White Stone had been watching when the dirty man had made his move toward the woman with the golden hair. The dirty man had simply shot the fancy man who spoke so strangely and reached out and taken hold of the girl, only she had been ready for him. As he had reached for her, she had reached into his holster for the same gun he’d shot the fancy man with. She shot the dirty one in the belly as he’d tried to subdue her and then threw the gun away.
The dirty man had been completely shocked and looked down at his belly.
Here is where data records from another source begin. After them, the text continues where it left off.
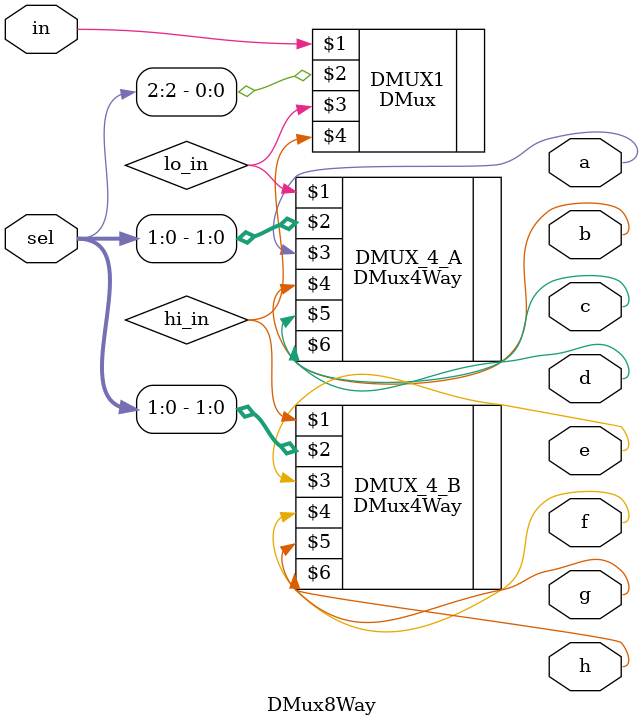
<source format=v>
/**
 * 8-way demultiplexor:
 * {a, b, c, d, e, f, g, h} = {in, 0, 0, 0, 0, 0, 0, 0} if sel == 000
 *                            {0, in, 0, 0, 0, 0, 0, 0} if sel == 001
 *                            etc.
 *                            {0, 0, 0, 0, 0, 0, 0, in} if sel == 111
 */

`default_nettype none
module DMux8Way(
	input in,
	input [2:0] sel,
    output a,
	output b,
	output c,
	output d,
	output e,
	output f,
	output g,
	output h
);
	wire lo_in;
	wire hi_in;

	DMux DMUX1(
	in,
	sel[2],
	lo_in,
	hi_in
	);



	// Put your code here:
	DMux4Way DMUX_4_A(
	lo_in,
	sel[1:0],
	a,
	b,
	c,
	d
	);
		DMux4Way DMUX_4_B(
	hi_in,
	sel[1:0],
	e,
	f,
	g,
	h
	);

endmodule

</source>
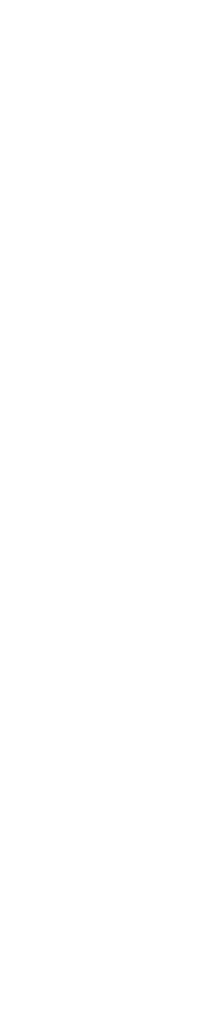
<source format=kicad_pcb>
(kicad_pcb (version 20171130) (host pcbnew "(5.0.1)-4")

  (general
    (thickness 1.6)
    (drawings 29)
    (tracks 0)
    (zones 0)
    (modules 0)
    (nets 1)
  )

  (page A4)
  (layers
    (0 F.Cu signal)
    (31 B.Cu signal)
    (32 B.Adhes user)
    (33 F.Adhes user)
    (34 B.Paste user)
    (35 F.Paste user)
    (36 B.SilkS user)
    (37 F.SilkS user)
    (38 B.Mask user)
    (39 F.Mask user)
    (40 Dwgs.User user)
    (41 Cmts.User user)
    (42 Eco1.User user)
    (43 Eco2.User user)
    (44 Edge.Cuts user)
    (45 Margin user)
    (46 B.CrtYd user)
    (47 F.CrtYd user)
    (48 B.Fab user)
    (49 F.Fab user)
  )

  (setup
    (last_trace_width 0.25)
    (trace_clearance 0.2)
    (zone_clearance 0.508)
    (zone_45_only no)
    (trace_min 0.2)
    (segment_width 0.2)
    (edge_width 0.2)
    (via_size 0.8)
    (via_drill 0.4)
    (via_min_size 0.4)
    (via_min_drill 0.3)
    (uvia_size 0.3)
    (uvia_drill 0.1)
    (uvias_allowed no)
    (uvia_min_size 0.2)
    (uvia_min_drill 0.1)
    (pcb_text_width 0.3)
    (pcb_text_size 1.5 1.5)
    (mod_edge_width 0.15)
    (mod_text_size 1 1)
    (mod_text_width 0.15)
    (pad_size 1.524 1.524)
    (pad_drill 0.762)
    (pad_to_mask_clearance 0.051)
    (solder_mask_min_width 0.25)
    (aux_axis_origin 0 0)
    (visible_elements 7FFFFFFF)
    (pcbplotparams
      (layerselection 0x010f0_ffffffff)
      (usegerberextensions false)
      (usegerberattributes false)
      (usegerberadvancedattributes false)
      (creategerberjobfile false)
      (excludeedgelayer true)
      (linewidth 0.100000)
      (plotframeref false)
      (viasonmask false)
      (mode 1)
      (useauxorigin false)
      (hpglpennumber 1)
      (hpglpenspeed 20)
      (hpglpendiameter 15.000000)
      (psnegative false)
      (psa4output false)
      (plotreference true)
      (plotvalue true)
      (plotinvisibletext false)
      (padsonsilk false)
      (subtractmaskfromsilk false)
      (outputformat 1)
      (mirror false)
      (drillshape 0)
      (scaleselection 1)
      (outputdirectory ""))
  )

  (net 0 "")

  (net_class Default "This is the default net class."
    (clearance 0.2)
    (trace_width 0.25)
    (via_dia 0.8)
    (via_drill 0.4)
    (uvia_dia 0.3)
    (uvia_drill 0.1)
  )

  (gr_circle (center 7.5 125.5) (end 9.107016 125.5) (layer Eco2.User) (width 0.2) (tstamp 5EC89299))
  (gr_circle (center 7.5 3) (end 9.107016 3) (layer Eco2.User) (width 0.2))
  (gr_circle (center 20.8 46.1) (end 22.55 46.1) (layer Eco2.User) (width 0.2))
  (gr_circle (center 18.4 110.4) (end 21.6 110.4) (layer Eco2.User) (width 0.2) (tstamp 5CDEBA11))
  (gr_circle (center 6.6 110.4) (end 9.8 110.4) (layer Eco2.User) (width 0.2) (tstamp 5CDEBA10))
  (gr_circle (center 18.4 99.3) (end 21.6 99.3) (layer Eco2.User) (width 0.2) (tstamp 5CDEBA0D))
  (gr_circle (center 6.6 99.3) (end 9.8 99.3) (layer Eco2.User) (width 0.2) (tstamp 5CDEBA0C))
  (gr_circle (center 18.4 88.2) (end 21.6 88.2) (layer Eco2.User) (width 0.2) (tstamp 5CDEBA09))
  (gr_line (start 2.2 67.8) (end 5.3 67.8) (layer Eco2.User) (width 0.2) (tstamp 5CDEB9FD))
  (gr_line (start 2.2 67.8) (end 2.2 61.7) (layer Eco2.User) (width 0.2) (tstamp 5CDEB9FC))
  (gr_line (start 5.3 61.7) (end 2.2 61.7) (layer Eco2.User) (width 0.2) (tstamp 5CDEB9FB))
  (gr_line (start 5.3 61.7) (end 5.3 67.8) (layer Eco2.User) (width 0.2) (tstamp 5CDEB9FA))
  (gr_line (start 2.2 48.5) (end 5.3 48.5) (layer Eco2.User) (width 0.2) (tstamp 5CDEB9F5))
  (gr_line (start 2.2 48.5) (end 2.2 42.4) (layer Eco2.User) (width 0.2) (tstamp 5CDEB9F4))
  (gr_line (start 5.3 42.4) (end 2.2 42.4) (layer Eco2.User) (width 0.2) (tstamp 5CDEB9F3))
  (gr_line (start 5.3 42.4) (end 5.3 48.5) (layer Eco2.User) (width 0.2) (tstamp 5CDEB9F2))
  (gr_circle (center 6.6 88.2) (end 9.8 88.2) (layer Eco2.User) (width 0.2))
  (gr_line (start 2.2 29.2) (end 5.3 29.2) (layer Eco2.User) (width 0.2) (tstamp 5CDEB9C0))
  (gr_line (start 2.2 29.2) (end 2.2 23.1) (layer Eco2.User) (width 0.2) (tstamp 5CDEB9BF))
  (gr_line (start 5.3 23.1) (end 2.2 23.1) (layer Eco2.User) (width 0.2))
  (gr_line (start 5.3 23.1) (end 5.3 29.2) (layer Eco2.User) (width 0.2))
  (gr_circle (center 12.5 73.6) (end 15.9 73.6) (layer Eco2.User) (width 0.2) (tstamp 5CDEB9B3))
  (gr_circle (center 12.5 54.3) (end 15.9 54.3) (layer Eco2.User) (width 0.2) (tstamp 5CDEB9AF))
  (gr_circle (center 12.5 35) (end 15.9 35) (layer Eco2.User) (width 0.2) (tstamp 5CDEB9A8))
  (gr_circle (center 12.5 15.6) (end 15.9 15.6) (layer Eco2.User) (width 0.2))
  (gr_line (start 0 128.5) (end 0 0) (layer Eco2.User) (width 0.2))
  (gr_line (start 25 128.5) (end 0 128.5) (layer Eco2.User) (width 0.2))
  (gr_line (start 25 0) (end 25 128.5) (layer Eco2.User) (width 0.2))
  (gr_line (start 0 0) (end 25 0) (layer Eco2.User) (width 0.2))

)

</source>
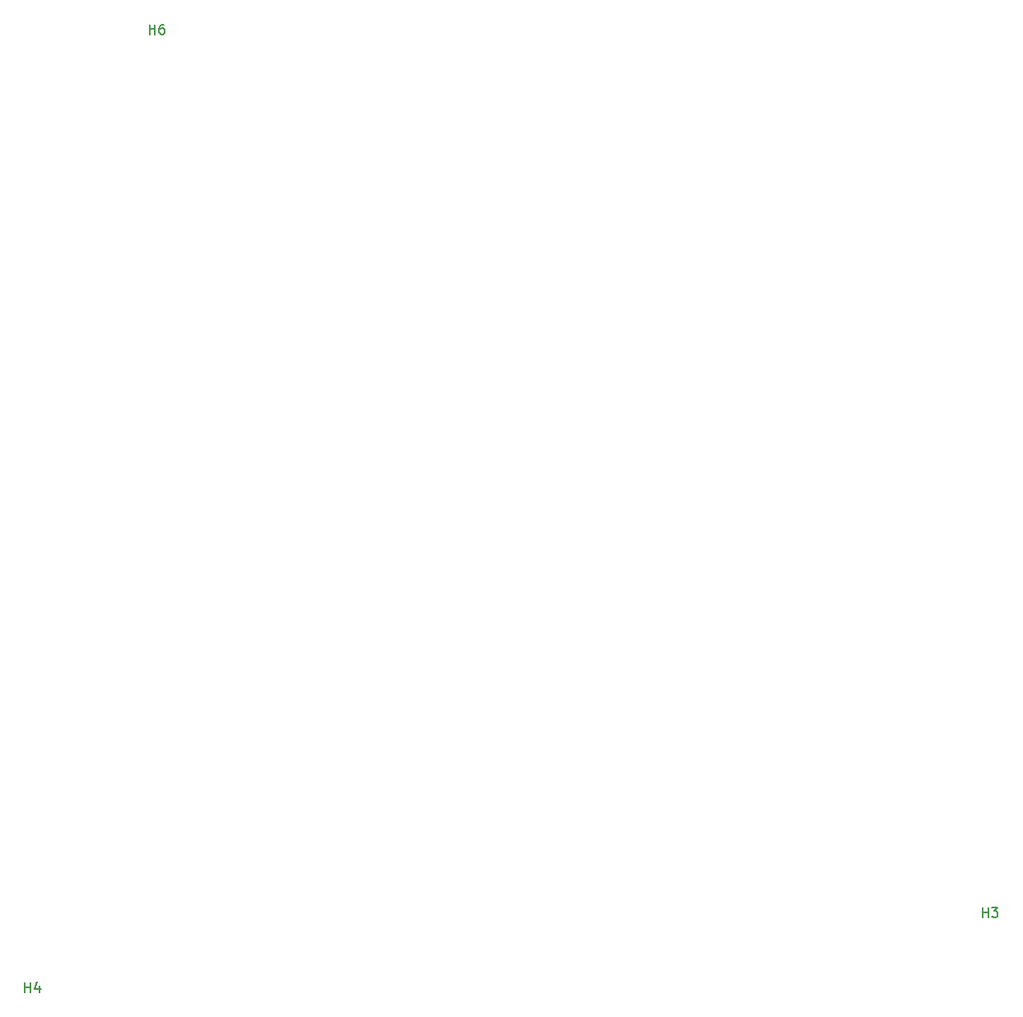
<source format=gbr>
%TF.GenerationSoftware,KiCad,Pcbnew,9.0.2+dfsg-1*%
%TF.CreationDate,2025-11-16T22:45:13+01:00*%
%TF.ProjectId,LuMo_bottom,4c754d6f-5f62-46f7-9474-6f6d2e6b6963,rev?*%
%TF.SameCoordinates,Original*%
%TF.FileFunction,AssemblyDrawing,Top*%
%FSLAX46Y46*%
G04 Gerber Fmt 4.6, Leading zero omitted, Abs format (unit mm)*
G04 Created by KiCad (PCBNEW 9.0.2+dfsg-1) date 2025-11-16 22:45:13*
%MOMM*%
%LPD*%
G01*
G04 APERTURE LIST*
%ADD10C,0.150000*%
G04 APERTURE END LIST*
D10*
X169238095Y-130834819D02*
X169238095Y-129834819D01*
X169238095Y-130311009D02*
X169809523Y-130311009D01*
X169809523Y-130834819D02*
X169809523Y-129834819D01*
X170190476Y-129834819D02*
X170809523Y-129834819D01*
X170809523Y-129834819D02*
X170476190Y-130215771D01*
X170476190Y-130215771D02*
X170619047Y-130215771D01*
X170619047Y-130215771D02*
X170714285Y-130263390D01*
X170714285Y-130263390D02*
X170761904Y-130311009D01*
X170761904Y-130311009D02*
X170809523Y-130406247D01*
X170809523Y-130406247D02*
X170809523Y-130644342D01*
X170809523Y-130644342D02*
X170761904Y-130739580D01*
X170761904Y-130739580D02*
X170714285Y-130787200D01*
X170714285Y-130787200D02*
X170619047Y-130834819D01*
X170619047Y-130834819D02*
X170333333Y-130834819D01*
X170333333Y-130834819D02*
X170238095Y-130787200D01*
X170238095Y-130787200D02*
X170190476Y-130739580D01*
X83538095Y-40054819D02*
X83538095Y-39054819D01*
X83538095Y-39531009D02*
X84109523Y-39531009D01*
X84109523Y-40054819D02*
X84109523Y-39054819D01*
X85014285Y-39054819D02*
X84823809Y-39054819D01*
X84823809Y-39054819D02*
X84728571Y-39102438D01*
X84728571Y-39102438D02*
X84680952Y-39150057D01*
X84680952Y-39150057D02*
X84585714Y-39292914D01*
X84585714Y-39292914D02*
X84538095Y-39483390D01*
X84538095Y-39483390D02*
X84538095Y-39864342D01*
X84538095Y-39864342D02*
X84585714Y-39959580D01*
X84585714Y-39959580D02*
X84633333Y-40007200D01*
X84633333Y-40007200D02*
X84728571Y-40054819D01*
X84728571Y-40054819D02*
X84919047Y-40054819D01*
X84919047Y-40054819D02*
X85014285Y-40007200D01*
X85014285Y-40007200D02*
X85061904Y-39959580D01*
X85061904Y-39959580D02*
X85109523Y-39864342D01*
X85109523Y-39864342D02*
X85109523Y-39626247D01*
X85109523Y-39626247D02*
X85061904Y-39531009D01*
X85061904Y-39531009D02*
X85014285Y-39483390D01*
X85014285Y-39483390D02*
X84919047Y-39435771D01*
X84919047Y-39435771D02*
X84728571Y-39435771D01*
X84728571Y-39435771D02*
X84633333Y-39483390D01*
X84633333Y-39483390D02*
X84585714Y-39531009D01*
X84585714Y-39531009D02*
X84538095Y-39626247D01*
X70738095Y-138534819D02*
X70738095Y-137534819D01*
X70738095Y-138011009D02*
X71309523Y-138011009D01*
X71309523Y-138534819D02*
X71309523Y-137534819D01*
X72214285Y-137868152D02*
X72214285Y-138534819D01*
X71976190Y-137487200D02*
X71738095Y-138201485D01*
X71738095Y-138201485D02*
X72357142Y-138201485D01*
M02*

</source>
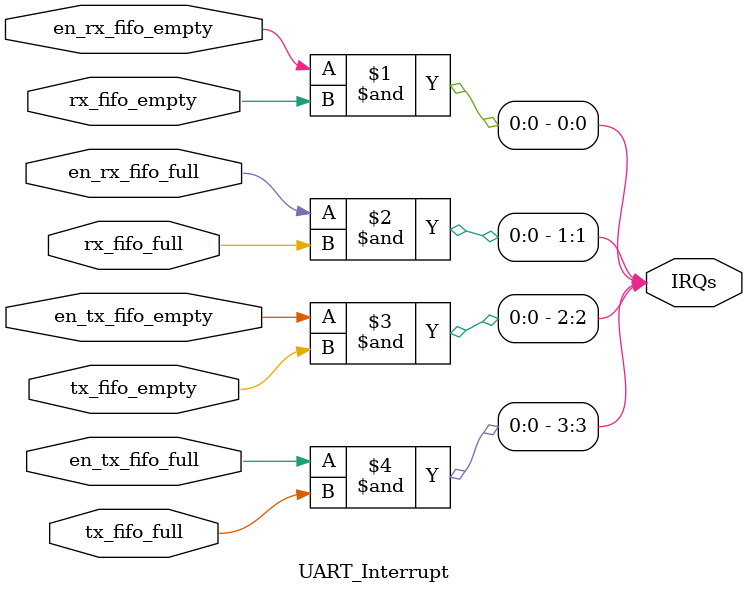
<source format=v>
`timescale 1ns/10ps


module UART_Interrupt (input wire        en_rx_fifo_empty,
                       input wire        en_rx_fifo_full,
                       input wire        en_tx_fifo_empty,
                       input wire        en_tx_fifo_full,
                       input wire        rx_fifo_empty,
                       input wire        rx_fifo_full,
                       input wire        tx_fifo_empty,
                       input wire        tx_fifo_full,
                       output wire [3:0] IRQs);

assign IRQs[0] = en_rx_fifo_empty & rx_fifo_empty;
assign IRQs[1] = en_rx_fifo_full & rx_fifo_full;
assign IRQs[2] = en_tx_fifo_empty & tx_fifo_empty;
assign IRQs[3] = en_tx_fifo_full & tx_fifo_full;

endmodule

</source>
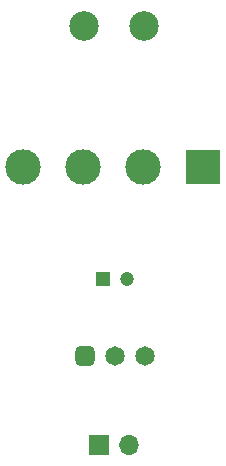
<source format=gbr>
G04 #@! TF.GenerationSoftware,KiCad,Pcbnew,8.0.4*
G04 #@! TF.CreationDate,2024-08-21T23:49:23-07:00*
G04 #@! TF.ProjectId,Physics IA,50687973-6963-4732-9049-412e6b696361,rev?*
G04 #@! TF.SameCoordinates,Original*
G04 #@! TF.FileFunction,Copper,L2,Bot*
G04 #@! TF.FilePolarity,Positive*
%FSLAX46Y46*%
G04 Gerber Fmt 4.6, Leading zero omitted, Abs format (unit mm)*
G04 Created by KiCad (PCBNEW 8.0.4) date 2024-08-21 23:49:23*
%MOMM*%
%LPD*%
G01*
G04 APERTURE LIST*
G04 Aperture macros list*
%AMRoundRect*
0 Rectangle with rounded corners*
0 $1 Rounding radius*
0 $2 $3 $4 $5 $6 $7 $8 $9 X,Y pos of 4 corners*
0 Add a 4 corners polygon primitive as box body*
4,1,4,$2,$3,$4,$5,$6,$7,$8,$9,$2,$3,0*
0 Add four circle primitives for the rounded corners*
1,1,$1+$1,$2,$3*
1,1,$1+$1,$4,$5*
1,1,$1+$1,$6,$7*
1,1,$1+$1,$8,$9*
0 Add four rect primitives between the rounded corners*
20,1,$1+$1,$2,$3,$4,$5,0*
20,1,$1+$1,$4,$5,$6,$7,0*
20,1,$1+$1,$6,$7,$8,$9,0*
20,1,$1+$1,$8,$9,$2,$3,0*%
G04 Aperture macros list end*
G04 #@! TA.AperFunction,ComponentPad*
%ADD10RoundRect,0.412500X-0.412500X-0.412500X0.412500X-0.412500X0.412500X0.412500X-0.412500X0.412500X0*%
G04 #@! TD*
G04 #@! TA.AperFunction,ComponentPad*
%ADD11C,1.650000*%
G04 #@! TD*
G04 #@! TA.AperFunction,ComponentPad*
%ADD12C,2.500000*%
G04 #@! TD*
G04 #@! TA.AperFunction,ComponentPad*
%ADD13R,1.700000X1.700000*%
G04 #@! TD*
G04 #@! TA.AperFunction,ComponentPad*
%ADD14O,1.700000X1.700000*%
G04 #@! TD*
G04 #@! TA.AperFunction,ComponentPad*
%ADD15R,3.000000X3.000000*%
G04 #@! TD*
G04 #@! TA.AperFunction,ComponentPad*
%ADD16C,3.000000*%
G04 #@! TD*
G04 #@! TA.AperFunction,ComponentPad*
%ADD17R,1.200000X1.200000*%
G04 #@! TD*
G04 #@! TA.AperFunction,ComponentPad*
%ADD18C,1.200000*%
G04 #@! TD*
G04 APERTURE END LIST*
D10*
X133987402Y-94080000D03*
D11*
X136527402Y-94080000D03*
X139067402Y-94080000D03*
D12*
X133920000Y-66080000D03*
X139000000Y-66080000D03*
D13*
X135225000Y-101580000D03*
D14*
X137765000Y-101580000D03*
D15*
X144000000Y-78080000D03*
D16*
X138920000Y-78080000D03*
X133840000Y-78080000D03*
X128760000Y-78080000D03*
D17*
X135527401Y-87580000D03*
D18*
X137527402Y-87580000D03*
M02*

</source>
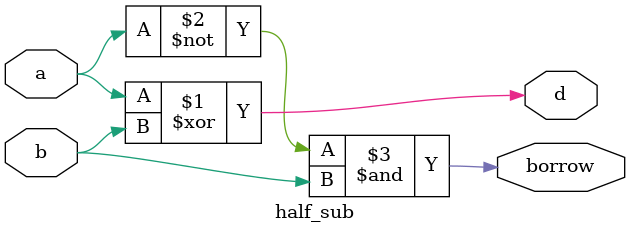
<source format=v>
module half_sub(
	input	a,
	input	b,

	output	d,	// Difference
	output	borrow	// Borrow
);

assign d = a ^ b;
assign borrow = ~a & b;

endmodule

</source>
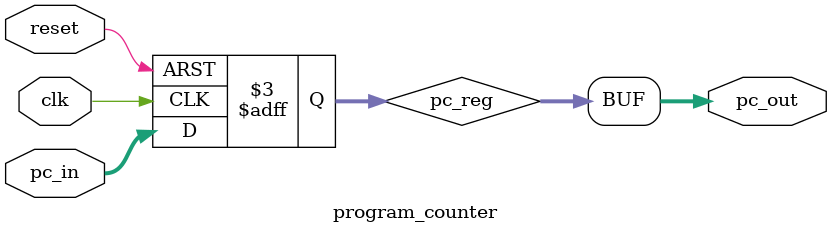
<source format=v>
module program_counter(
    input wire clk,
    input wire reset,
    input wire [31:0] pc_in,
    output wire [31:0] pc_out
);

    // Registers
    reg [31:0] pc_reg;

    // Assignments
    assign pc_out = pc_reg;

    // Always block
    always @(posedge clk or posedge reset) begin
        if (reset == 1'b1) begin
            pc_reg <= 32'h0;
        end else begin
            pc_reg <= pc_in;
        end
    end
endmodule
</source>
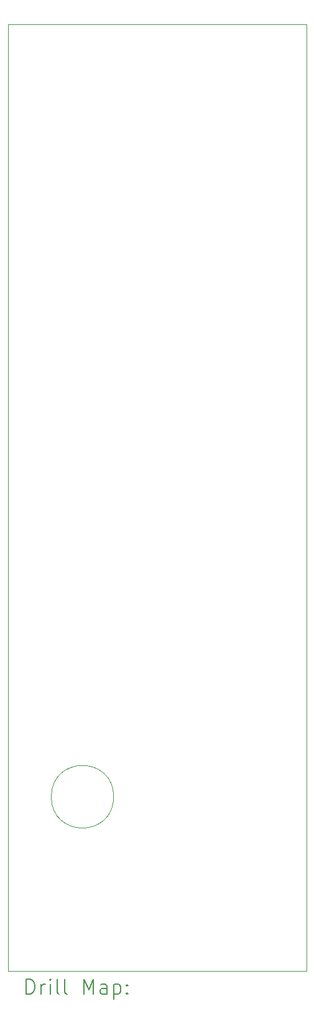
<source format=gbr>
%TF.GenerationSoftware,KiCad,Pcbnew,(6.0.9-0)*%
%TF.CreationDate,2023-02-07T08:36:14+01:00*%
%TF.ProjectId,fp_S5,66705f53-352e-46b6-9963-61645f706362,A*%
%TF.SameCoordinates,Original*%
%TF.FileFunction,Drillmap*%
%TF.FilePolarity,Positive*%
%FSLAX45Y45*%
G04 Gerber Fmt 4.5, Leading zero omitted, Abs format (unit mm)*
G04 Created by KiCad (PCBNEW (6.0.9-0)) date 2023-02-07 08:36:14*
%MOMM*%
%LPD*%
G01*
G04 APERTURE LIST*
%ADD10C,0.100000*%
%ADD11C,0.200000*%
G04 APERTURE END LIST*
D10*
X11601000Y-14712000D02*
G75*
G03*
X11601000Y-14712000I-425000J0D01*
G01*
X10160000Y-4220500D02*
X14224000Y-4220500D01*
X14224000Y-4220500D02*
X14224000Y-17075500D01*
X14224000Y-17075500D02*
X10160000Y-17075500D01*
X10160000Y-17075500D02*
X10160000Y-4220500D01*
D11*
X10412619Y-17390976D02*
X10412619Y-17190976D01*
X10460238Y-17190976D01*
X10488810Y-17200500D01*
X10507857Y-17219548D01*
X10517381Y-17238595D01*
X10526905Y-17276690D01*
X10526905Y-17305262D01*
X10517381Y-17343357D01*
X10507857Y-17362405D01*
X10488810Y-17381452D01*
X10460238Y-17390976D01*
X10412619Y-17390976D01*
X10612619Y-17390976D02*
X10612619Y-17257643D01*
X10612619Y-17295738D02*
X10622143Y-17276690D01*
X10631667Y-17267167D01*
X10650714Y-17257643D01*
X10669762Y-17257643D01*
X10736429Y-17390976D02*
X10736429Y-17257643D01*
X10736429Y-17190976D02*
X10726905Y-17200500D01*
X10736429Y-17210024D01*
X10745952Y-17200500D01*
X10736429Y-17190976D01*
X10736429Y-17210024D01*
X10860238Y-17390976D02*
X10841190Y-17381452D01*
X10831667Y-17362405D01*
X10831667Y-17190976D01*
X10965000Y-17390976D02*
X10945952Y-17381452D01*
X10936429Y-17362405D01*
X10936429Y-17190976D01*
X11193571Y-17390976D02*
X11193571Y-17190976D01*
X11260238Y-17333833D01*
X11326905Y-17190976D01*
X11326905Y-17390976D01*
X11507857Y-17390976D02*
X11507857Y-17286214D01*
X11498333Y-17267167D01*
X11479286Y-17257643D01*
X11441190Y-17257643D01*
X11422143Y-17267167D01*
X11507857Y-17381452D02*
X11488809Y-17390976D01*
X11441190Y-17390976D01*
X11422143Y-17381452D01*
X11412619Y-17362405D01*
X11412619Y-17343357D01*
X11422143Y-17324310D01*
X11441190Y-17314786D01*
X11488809Y-17314786D01*
X11507857Y-17305262D01*
X11603095Y-17257643D02*
X11603095Y-17457643D01*
X11603095Y-17267167D02*
X11622143Y-17257643D01*
X11660238Y-17257643D01*
X11679286Y-17267167D01*
X11688809Y-17276690D01*
X11698333Y-17295738D01*
X11698333Y-17352881D01*
X11688809Y-17371929D01*
X11679286Y-17381452D01*
X11660238Y-17390976D01*
X11622143Y-17390976D01*
X11603095Y-17381452D01*
X11784048Y-17371929D02*
X11793571Y-17381452D01*
X11784048Y-17390976D01*
X11774524Y-17381452D01*
X11784048Y-17371929D01*
X11784048Y-17390976D01*
X11784048Y-17267167D02*
X11793571Y-17276690D01*
X11784048Y-17286214D01*
X11774524Y-17276690D01*
X11784048Y-17267167D01*
X11784048Y-17286214D01*
M02*

</source>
Then he struck the woman a mighty blow across the face, sending her shining hair cascading down from its holdings like a silken waterfall before the dirty man had fallen himself, cursing the beautiful golden girl bitterly.
The dirty man’s friends had looked down at the cursing man and before they had a chance to look back up, the other fancy man had a gun on them all—a pretty, polished gun that had appeared out of nowhere. The dirties had been afraid and let the fancy man help the women onto horses. They had gotten clear out of their camp while the fancy man stood there with his gun on the others.